Notion Database Views

A view controls how a database displays its entries. The same data can appear as a table, a calendar, or a board. Switching views does not change the underlying data, only how you look at it.

Available View Types

ViewBest For
TableSeeing all details in rows and columns
BoardTracking progress through stages
CalendarViewing entries by date
TimelinePlanning projects across a date range
ListShowing a simple scrollable list
GalleryDisplaying entries as visual cards

One Database, Many Views

Picture your data as a single storeroom of boxes. Each view is a different window looking into that same storeroom. Moving a box in one window moves it in every other window too, since every view reads from the same underlying entries.

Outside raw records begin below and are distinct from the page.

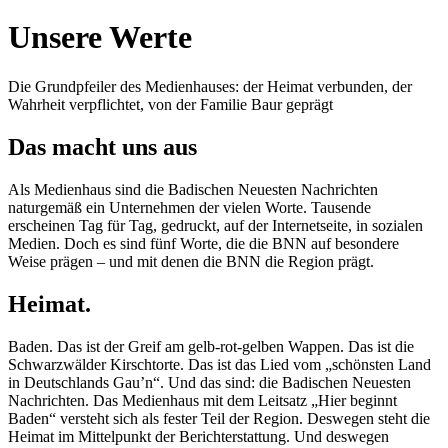
Unsere Werte
Die Grundpfeiler des Medienhauses: der Heimat verbunden, der
Wahrheit verpflichtet, von der Familie Baur geprägt
Das macht uns aus
Als Medienhaus sind die Badischen Neuesten Nachrichten
naturgemäß ein Unternehmen der vielen Worte. Tausende
erscheinen Tag für Tag, gedruckt, auf der Internetseite, in sozialen
Medien. Doch es sind fünf Worte, die die BNN auf besondere
Weise prägen – und mit denen die BNN die Region prägt.
Heimat.
Baden. Das ist der Greif am gelb-rot-gelben Wappen. Das ist die
Schwarzwälder Kirschtorte. Das ist das Lied vom „schönsten Land
in Deutschlands Gau’n“. Und das sind: die Badischen Neuesten
Nachrichten. Das Medienhaus mit dem Leitsatz „Hier beginnt
Baden“ versteht sich als fester Teil der Region. Deswegen steht die
Heimat im Mittelpunkt der Berichterstattung. Und deswegen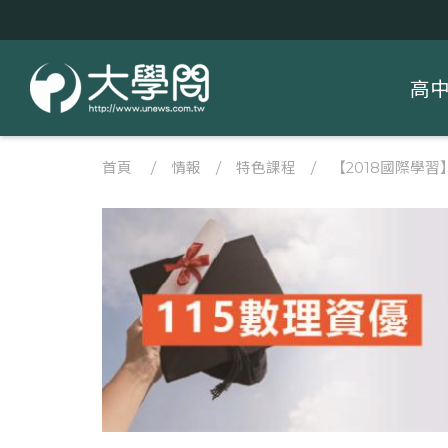
高
首頁
/
情報
/
特色課程
/
【2018國際學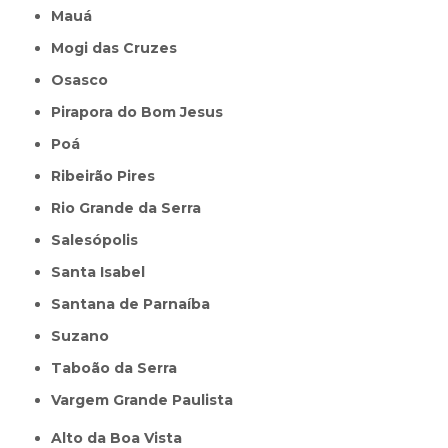
Mauá
Mogi das Cruzes
Osasco
Pirapora do Bom Jesus
Poá
Ribeirão Pires
Rio Grande da Serra
Salesópolis
Santa Isabel
Santana de Parnaíba
Suzano
Taboão da Serra
Vargem Grande Paulista
Alto da Boa Vista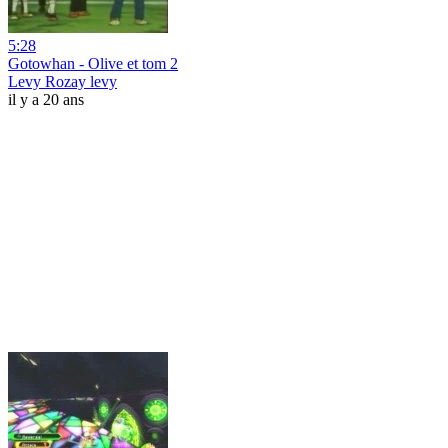
5:28
Gotowhan - Olive et tom 2
Levy Rozay levy
il y a 20 ans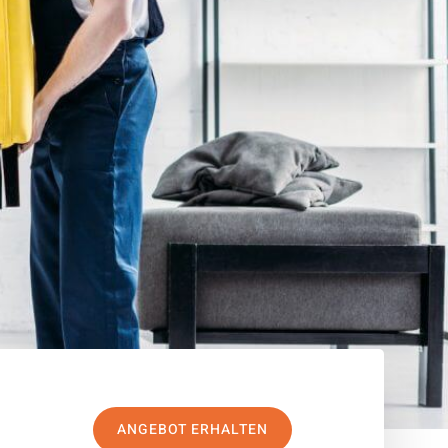
ANGEBOT ERHALTEN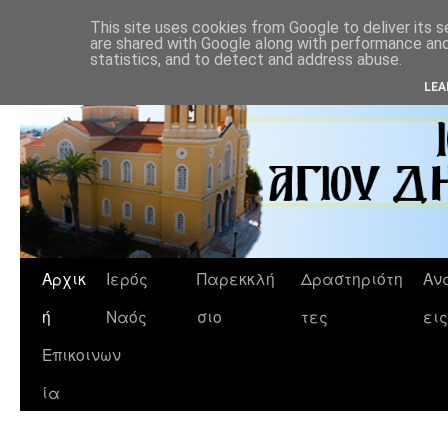
This site uses cookies from Google to deliver its s
are shared with Google along with performance and 
statistics, and to detect and address abuse.
LEA
Αρχικ
Ιερός
Παρεκκλή
Δραστηριότη
Αν
ή
Ναός
σιο
τες
εις
Επικοινων
ία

Same Data, Different Windows

Data SourceWindow 1Window 2
Task DatabaseTable ViewBoard View

Adding a New View

Click the plus icon next to the existing view tabs above a database. Choose a view type from the menu that opens. Give the new view a name to tell it apart from others, such as My Tasks or Overdue Items.

Board View in Detail

Board view groups entries into columns based on a property, often Status. Cards move between columns as their status changes. This layout works well for tracking a task through stages like To Do, Doing, and Done, giving a quick visual sense of workload at each stage.

Calendar View in Detail

Calendar view places each entry on the date stored in a date property. Entries without a date do not appear on the calendar. This view suits deadline tracking and event planning, showing gaps and clusters of activity at a glance.

Timeline View in Detail

Timeline view displays entries as horizontal bars across a date range, similar to a Gantt chart. Each bar spans from a start date to an end date property. Project managers use this view to spot overlapping tasks and plan resource allocation across a schedule.

Gallery View in Detail

Gallery view shows each entry as a card with an image or a chosen property on top. This view suits visual content, such as a portfolio of designs or a recipe collection. Cards can display a cover image pulled from a file property automatically.

Customizing a View

Each view can show or hide specific columns independently. You can set a different sort order per view. This lets a Table view show every detail while a Board view stays clean and simple, tailored to what each audience actually needs to see.

Practical Example: One Database, Three Views

Build a single Projects database with Status, Owner, and Due Date properties. Add a Table view for a full detail list used by managers. Add a Board view grouped by Status for the team's daily glance, and a Calendar view for deadline tracking across the month.